La sécurité alimentaire des pays du Sud passe par le développement de leur agriculture familiale et donc par l’implication des femmes dans les processus techniques, organisationnels et commerciaux de la production ainsi que dans les prises de responsabilités au sein de leurs organisations paysannes, notamment des coopératives.
Difficultées dans le secteur
Les femmes transformatrices maliennes évoluent dans un contexte difficile pour plusieurs raisons :
D’abord, bien que représentant 52% de la population, les femmes maliennes sont souvent marginalisées et défavorisées. Seule 12,1 % d’entre elles sont alphabétisées contre 48,3% chez les hommes car plus de 71% d’entre elles n’ont aucune instruction après 15 ans et que seul 53,7% des petites filles (en dessous de 15 ans) vont à l’école (contre 75,3% pour les garçons)
Conscientes des déséquilibres hommes/femmes à travers le monde, les Nations-Unies se sont d’ailleurs fixé des Objectifs Millénaire pour le Développement dont « promouvoir l’égalité des sexes et l’autonomisation de la femme ».
D’ailleurs, lors de la préparation de ce projet avec les deux coopératives à l'initiative du programme, beaucoup d’entre elles ont souligné la frustration de n’avoir pas pu aller à l’école et d’être très handicapées aujourd’hui, surtout que d’un point de vu commerciale régional et national, tout se passe en français : elles n’ont pas accès à l’information, elles ne peuvent pas répondre à des propositions commerciales et encore moins en initier, elles ne peuvent pas peaufiner leurs étiquettes… Ce projet veut donner des outils à des coopératives de femmes pour pouvoir aller à l’avant de leurs développement et être un exemple pour les autres femmes du Mali.
Pour Mme Diallo Fatim de la coopérative Femmes en Action, lauréate du prix malien de la qualité, « les femmes transformatrices sont confrontées à de sérieuses difficultés liées à l’accès aux financements, aux techniques de commercialisation, à la lenteur des recouvrements de créances et parfois aux diktats de certains industriels qui imposent des prix bas que nous sommes obligées d’accepter pour ne pas perdre de grosses commandes ».
Madame Bamba Fatim de Sikasso dira pour sa part que «l’emballage est un des grands problèmes des femmes transformatrices. Nous avons du mal à faire des emballages de qualité parce qu’ils coûtent chers et renchérissent les prix de nos produits.

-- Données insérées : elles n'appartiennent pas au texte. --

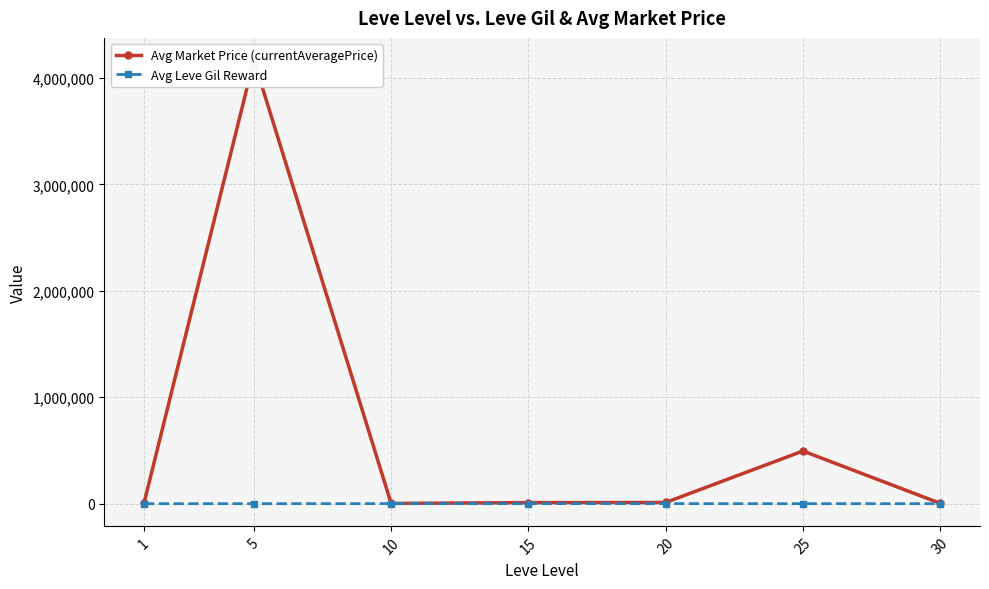

True or false: Avg Leve Gil Reward and Avg Market Price (currentAveragePrice) cross at least once.

False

L'autre constat est que les procédures d’homologation et de certification des produits transformés par des structures comme l’Agence nationale de la sécurité sanitaire des aliments ou le laboratoire national de la santé sont longues et coûteuses d’où le refus des femmes transformatrices à tenter tout processus de labellisation des produits ».
Oxfam, l’Union des producteurs maraîchers et la coordination nationale des organisations paysannes ont répertorié les préoccupations des femmes transformatrices afin de trouver des solutions idoines susceptibles de valoriser les produits locaux qui, bien présentés, peuvent rivaliser avec les bouillons industriels, les savons importés et la viande séchée importée. Pour rappel, les femmes transformatrices commercialisent des savons à base de beurre de karité, de neems, de miel, des bouillons en poudre, des bouillons de poisson, de la mangue séchée, du fonio précuit et bien d’autres produits sans additif chimique.